Flo & Joan’s “Now Playing” brought a fresh and hilarious take on millennial life. Their sharp lyrics, precise harmonies, and self-effacing humor had the audience in stitches. From songs about life-changing haircuts to after-work drinking binges, their performance was a highlight of the festival.

The improv show “Musical Bang Bang,” featuring former artistic director Julia Zemiro, showcased the impressive improvisation skills of the cast. With audience suggestions guiding the storyline, the actors created a new musical each night, filled with laughter and cabaret flair.

Gen Z musical comedy stars Mel & Sam also made a splash with their show, which featured slick writing and riotously poetic lyrics. Their performance, aimed at a younger audience, was a refreshing addition to the festival lineup.

The festival concluded with a powerful performance by Lisa Simone in “Keeper Of The Flame,” a tribute to her mother, Nina Simone. Lisa’s stunning voice and dynamic stage presence, combined with a big band of Australian musicians, created an unforgettable evening. Her encore, featuring the entire theatre singing “Feeling Good,” was a fitting end to a festival that celebrated connection and community.
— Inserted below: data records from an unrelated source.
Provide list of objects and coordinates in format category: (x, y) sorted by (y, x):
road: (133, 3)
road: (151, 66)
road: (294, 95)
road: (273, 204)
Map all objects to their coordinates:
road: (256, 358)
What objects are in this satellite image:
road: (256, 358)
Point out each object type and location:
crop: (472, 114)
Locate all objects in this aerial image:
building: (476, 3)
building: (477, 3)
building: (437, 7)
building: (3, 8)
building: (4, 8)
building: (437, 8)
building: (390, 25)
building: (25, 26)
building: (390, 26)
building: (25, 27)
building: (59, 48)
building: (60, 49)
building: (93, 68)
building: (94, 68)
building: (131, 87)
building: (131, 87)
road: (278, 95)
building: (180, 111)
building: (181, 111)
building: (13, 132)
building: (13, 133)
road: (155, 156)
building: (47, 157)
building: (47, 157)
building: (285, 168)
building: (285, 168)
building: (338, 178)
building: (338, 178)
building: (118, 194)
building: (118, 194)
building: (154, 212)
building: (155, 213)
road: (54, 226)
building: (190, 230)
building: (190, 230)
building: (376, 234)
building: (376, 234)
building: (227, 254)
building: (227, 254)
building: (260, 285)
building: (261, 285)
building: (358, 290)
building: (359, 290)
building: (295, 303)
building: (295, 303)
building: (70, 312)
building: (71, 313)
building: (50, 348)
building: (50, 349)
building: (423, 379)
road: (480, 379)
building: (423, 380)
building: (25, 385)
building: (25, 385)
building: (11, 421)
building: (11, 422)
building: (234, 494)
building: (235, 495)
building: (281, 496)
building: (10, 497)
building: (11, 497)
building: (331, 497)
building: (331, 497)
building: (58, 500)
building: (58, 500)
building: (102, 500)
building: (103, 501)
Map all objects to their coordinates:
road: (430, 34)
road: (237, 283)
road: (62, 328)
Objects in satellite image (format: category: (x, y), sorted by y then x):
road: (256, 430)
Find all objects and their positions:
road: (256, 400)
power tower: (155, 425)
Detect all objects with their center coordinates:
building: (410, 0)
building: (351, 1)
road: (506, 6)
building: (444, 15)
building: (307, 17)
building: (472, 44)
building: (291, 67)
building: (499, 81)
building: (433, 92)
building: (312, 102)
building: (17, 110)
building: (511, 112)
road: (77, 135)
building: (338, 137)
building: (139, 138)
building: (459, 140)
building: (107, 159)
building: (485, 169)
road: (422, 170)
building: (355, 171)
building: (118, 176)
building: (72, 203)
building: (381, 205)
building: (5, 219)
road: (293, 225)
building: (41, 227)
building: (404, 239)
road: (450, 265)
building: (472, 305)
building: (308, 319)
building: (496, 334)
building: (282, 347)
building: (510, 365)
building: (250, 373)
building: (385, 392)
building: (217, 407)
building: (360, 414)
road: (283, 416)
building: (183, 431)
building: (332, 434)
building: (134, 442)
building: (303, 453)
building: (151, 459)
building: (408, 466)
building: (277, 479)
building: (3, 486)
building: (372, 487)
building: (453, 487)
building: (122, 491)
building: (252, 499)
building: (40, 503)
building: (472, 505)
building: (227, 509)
Throughout the festival, Virginia Gay embodied the spirit of cabaret, engaging with audiences and performers alike. From duetting with New York’s cabaret doyenne Mark Nadler to participating in improv musicals, Gay’s presence was a testament to the festival’s commitment to fostering a sense of community.

The nightly piano bar, led by the extraordinary Dr. Trevor Jones, was the beating heart of the festival. Here, audiences and performers came together to share in the joy of music and storytelling, creating lasting memories and connections.

The Adelaide Cabaret Festival understands how its audiences long for connection and community. This year’s festival, with its diverse and engaging performances, has once again proven that cabaret is more than just an art form—it is a celebration of human connection and shared experiences.